• [WORK REQUEST]:
Work out how many lines in the data below contain the string "areas", and reply with that figure alone.

• [EXTRACTED DATA]:
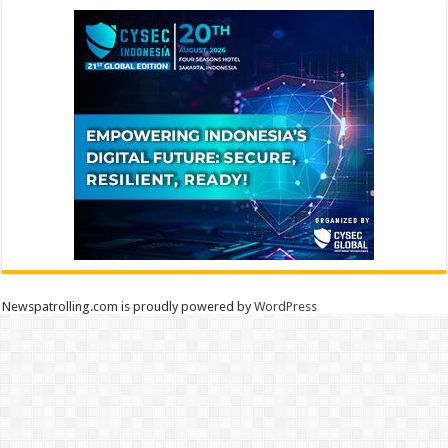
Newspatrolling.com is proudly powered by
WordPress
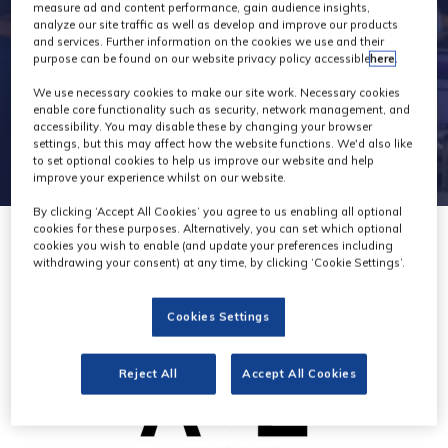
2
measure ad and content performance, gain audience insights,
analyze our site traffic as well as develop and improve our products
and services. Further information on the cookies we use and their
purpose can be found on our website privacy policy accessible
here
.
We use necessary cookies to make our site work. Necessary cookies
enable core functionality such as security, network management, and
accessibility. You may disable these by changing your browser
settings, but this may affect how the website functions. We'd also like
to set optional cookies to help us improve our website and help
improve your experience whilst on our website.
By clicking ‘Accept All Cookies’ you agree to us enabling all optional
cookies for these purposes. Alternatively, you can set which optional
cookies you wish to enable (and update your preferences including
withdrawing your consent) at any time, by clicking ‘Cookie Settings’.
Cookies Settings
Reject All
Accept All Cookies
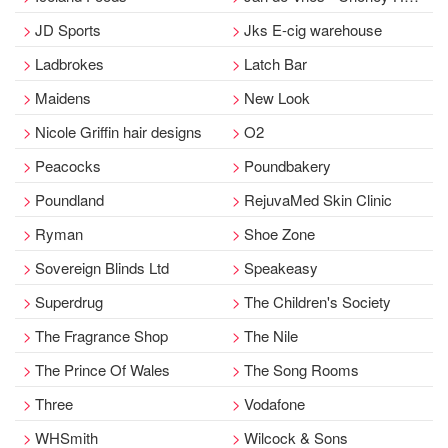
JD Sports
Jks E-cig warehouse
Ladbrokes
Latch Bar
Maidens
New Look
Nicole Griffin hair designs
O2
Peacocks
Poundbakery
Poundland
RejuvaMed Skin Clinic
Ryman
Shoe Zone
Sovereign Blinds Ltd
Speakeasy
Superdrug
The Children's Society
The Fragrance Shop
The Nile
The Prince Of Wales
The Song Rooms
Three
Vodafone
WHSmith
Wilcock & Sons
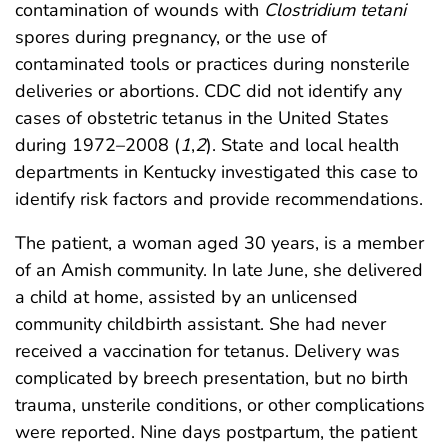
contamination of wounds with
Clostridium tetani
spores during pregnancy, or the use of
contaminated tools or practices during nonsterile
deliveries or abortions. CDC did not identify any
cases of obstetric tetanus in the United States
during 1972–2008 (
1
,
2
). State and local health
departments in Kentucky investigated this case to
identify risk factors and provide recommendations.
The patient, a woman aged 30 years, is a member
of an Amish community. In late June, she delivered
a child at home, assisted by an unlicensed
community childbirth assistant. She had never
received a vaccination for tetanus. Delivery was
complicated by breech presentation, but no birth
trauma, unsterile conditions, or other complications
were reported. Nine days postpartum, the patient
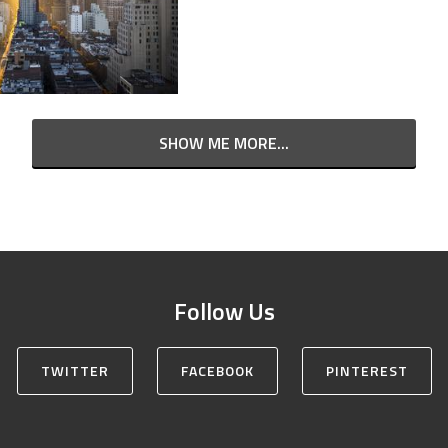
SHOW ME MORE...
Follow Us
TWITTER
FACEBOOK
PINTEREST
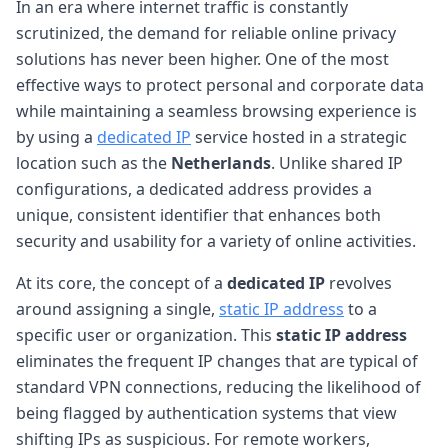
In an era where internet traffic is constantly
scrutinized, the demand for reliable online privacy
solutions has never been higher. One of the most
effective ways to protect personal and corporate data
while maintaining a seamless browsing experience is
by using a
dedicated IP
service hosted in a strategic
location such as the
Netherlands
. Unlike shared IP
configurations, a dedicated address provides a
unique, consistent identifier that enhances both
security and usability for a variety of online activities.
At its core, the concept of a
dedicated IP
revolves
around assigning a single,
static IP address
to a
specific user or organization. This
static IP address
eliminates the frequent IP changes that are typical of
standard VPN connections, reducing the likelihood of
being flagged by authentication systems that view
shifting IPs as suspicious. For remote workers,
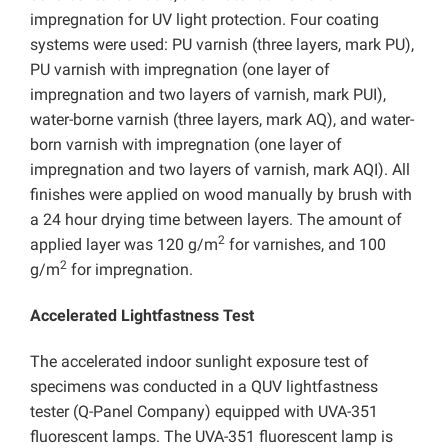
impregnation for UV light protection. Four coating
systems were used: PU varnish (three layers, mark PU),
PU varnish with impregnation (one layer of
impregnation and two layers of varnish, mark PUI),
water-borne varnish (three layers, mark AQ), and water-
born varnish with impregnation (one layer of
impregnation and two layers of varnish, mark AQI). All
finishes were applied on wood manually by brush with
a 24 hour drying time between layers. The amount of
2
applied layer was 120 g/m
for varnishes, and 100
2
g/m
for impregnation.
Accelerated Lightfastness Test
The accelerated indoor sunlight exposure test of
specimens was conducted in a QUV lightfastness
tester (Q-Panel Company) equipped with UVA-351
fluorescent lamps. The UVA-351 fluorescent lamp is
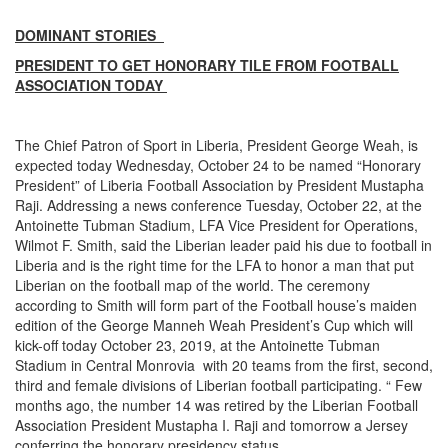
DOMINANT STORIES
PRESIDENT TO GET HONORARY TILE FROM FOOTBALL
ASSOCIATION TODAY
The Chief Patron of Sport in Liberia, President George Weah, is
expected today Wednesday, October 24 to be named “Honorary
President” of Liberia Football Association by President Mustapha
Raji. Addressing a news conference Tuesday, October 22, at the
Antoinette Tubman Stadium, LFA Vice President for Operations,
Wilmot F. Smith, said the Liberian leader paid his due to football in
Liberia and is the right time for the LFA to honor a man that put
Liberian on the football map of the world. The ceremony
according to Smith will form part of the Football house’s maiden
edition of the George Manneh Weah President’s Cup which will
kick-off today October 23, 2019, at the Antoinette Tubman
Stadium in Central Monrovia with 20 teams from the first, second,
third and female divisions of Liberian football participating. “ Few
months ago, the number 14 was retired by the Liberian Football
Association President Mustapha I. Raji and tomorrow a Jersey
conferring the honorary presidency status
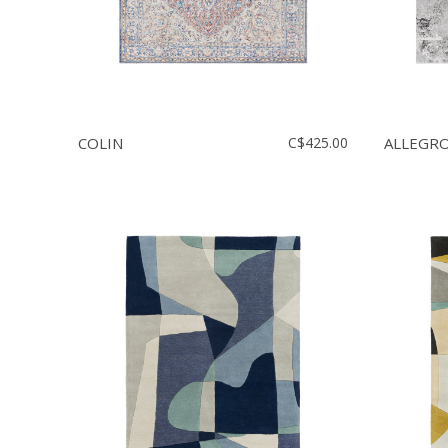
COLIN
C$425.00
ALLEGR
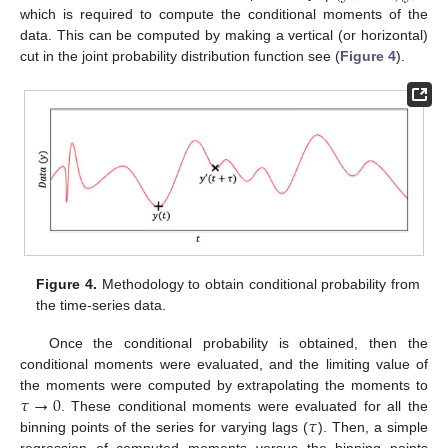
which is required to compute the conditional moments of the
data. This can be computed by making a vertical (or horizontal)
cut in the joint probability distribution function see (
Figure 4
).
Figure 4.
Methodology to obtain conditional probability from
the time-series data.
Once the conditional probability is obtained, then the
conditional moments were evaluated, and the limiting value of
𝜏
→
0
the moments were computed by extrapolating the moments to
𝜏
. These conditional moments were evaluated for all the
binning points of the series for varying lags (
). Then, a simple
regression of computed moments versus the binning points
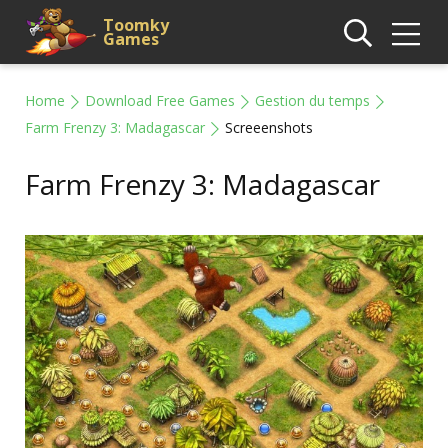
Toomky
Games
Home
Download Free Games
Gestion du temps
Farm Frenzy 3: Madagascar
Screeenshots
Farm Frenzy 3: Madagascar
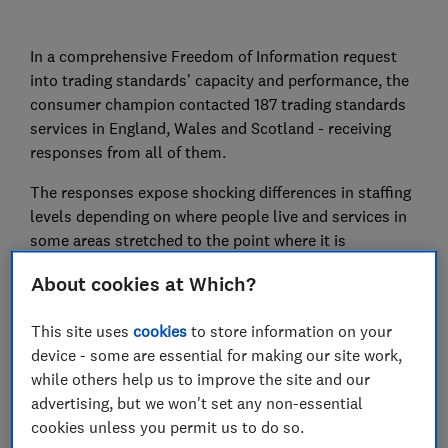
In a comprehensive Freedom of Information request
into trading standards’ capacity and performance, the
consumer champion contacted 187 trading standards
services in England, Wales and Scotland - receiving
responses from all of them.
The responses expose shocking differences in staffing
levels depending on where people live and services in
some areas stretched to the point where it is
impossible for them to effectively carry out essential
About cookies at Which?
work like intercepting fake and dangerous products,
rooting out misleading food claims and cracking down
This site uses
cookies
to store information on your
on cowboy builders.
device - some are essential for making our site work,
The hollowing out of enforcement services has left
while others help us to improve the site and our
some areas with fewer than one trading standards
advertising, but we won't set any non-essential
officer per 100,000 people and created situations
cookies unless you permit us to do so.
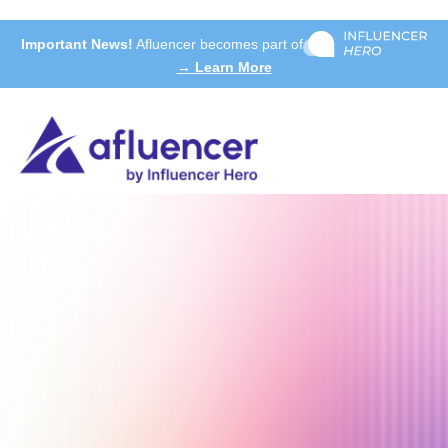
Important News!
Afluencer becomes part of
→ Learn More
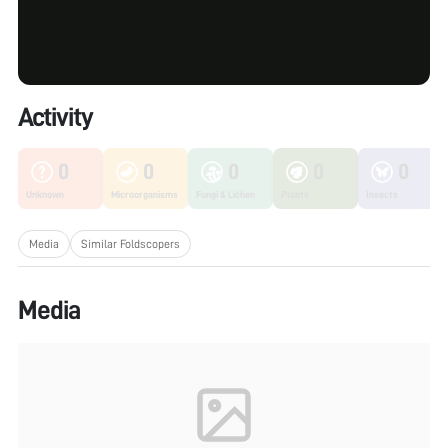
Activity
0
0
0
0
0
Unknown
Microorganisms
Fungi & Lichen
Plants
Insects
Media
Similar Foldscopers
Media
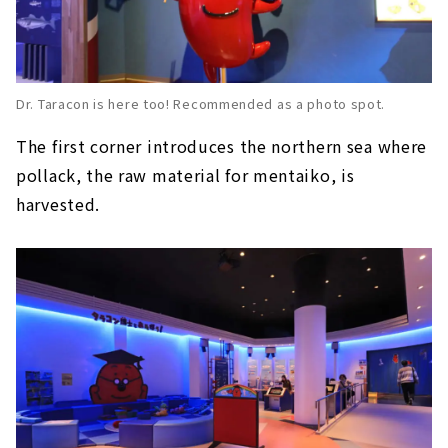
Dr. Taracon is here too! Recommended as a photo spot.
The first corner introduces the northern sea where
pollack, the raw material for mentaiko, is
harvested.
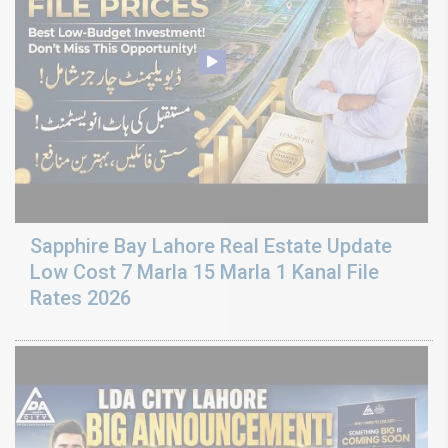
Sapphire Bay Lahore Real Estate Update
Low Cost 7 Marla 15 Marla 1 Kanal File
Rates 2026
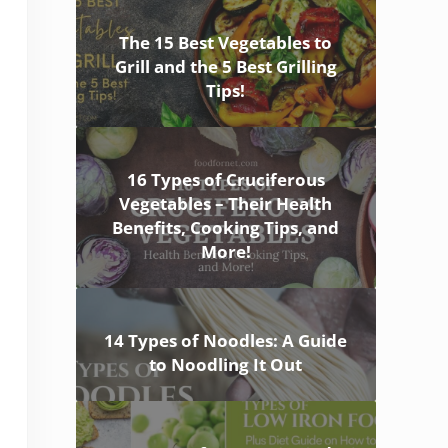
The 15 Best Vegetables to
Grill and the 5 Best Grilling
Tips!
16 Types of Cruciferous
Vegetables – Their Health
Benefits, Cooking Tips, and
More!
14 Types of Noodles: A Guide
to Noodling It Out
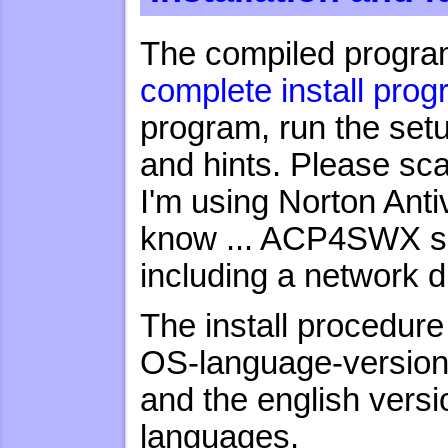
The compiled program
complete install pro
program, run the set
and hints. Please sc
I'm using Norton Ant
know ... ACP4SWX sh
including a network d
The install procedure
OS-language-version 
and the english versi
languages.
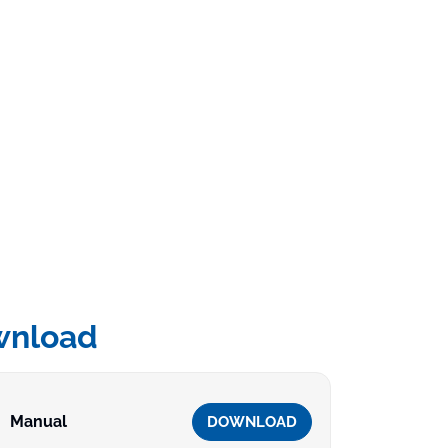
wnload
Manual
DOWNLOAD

• [RESULT FOR THIS TASK]:
2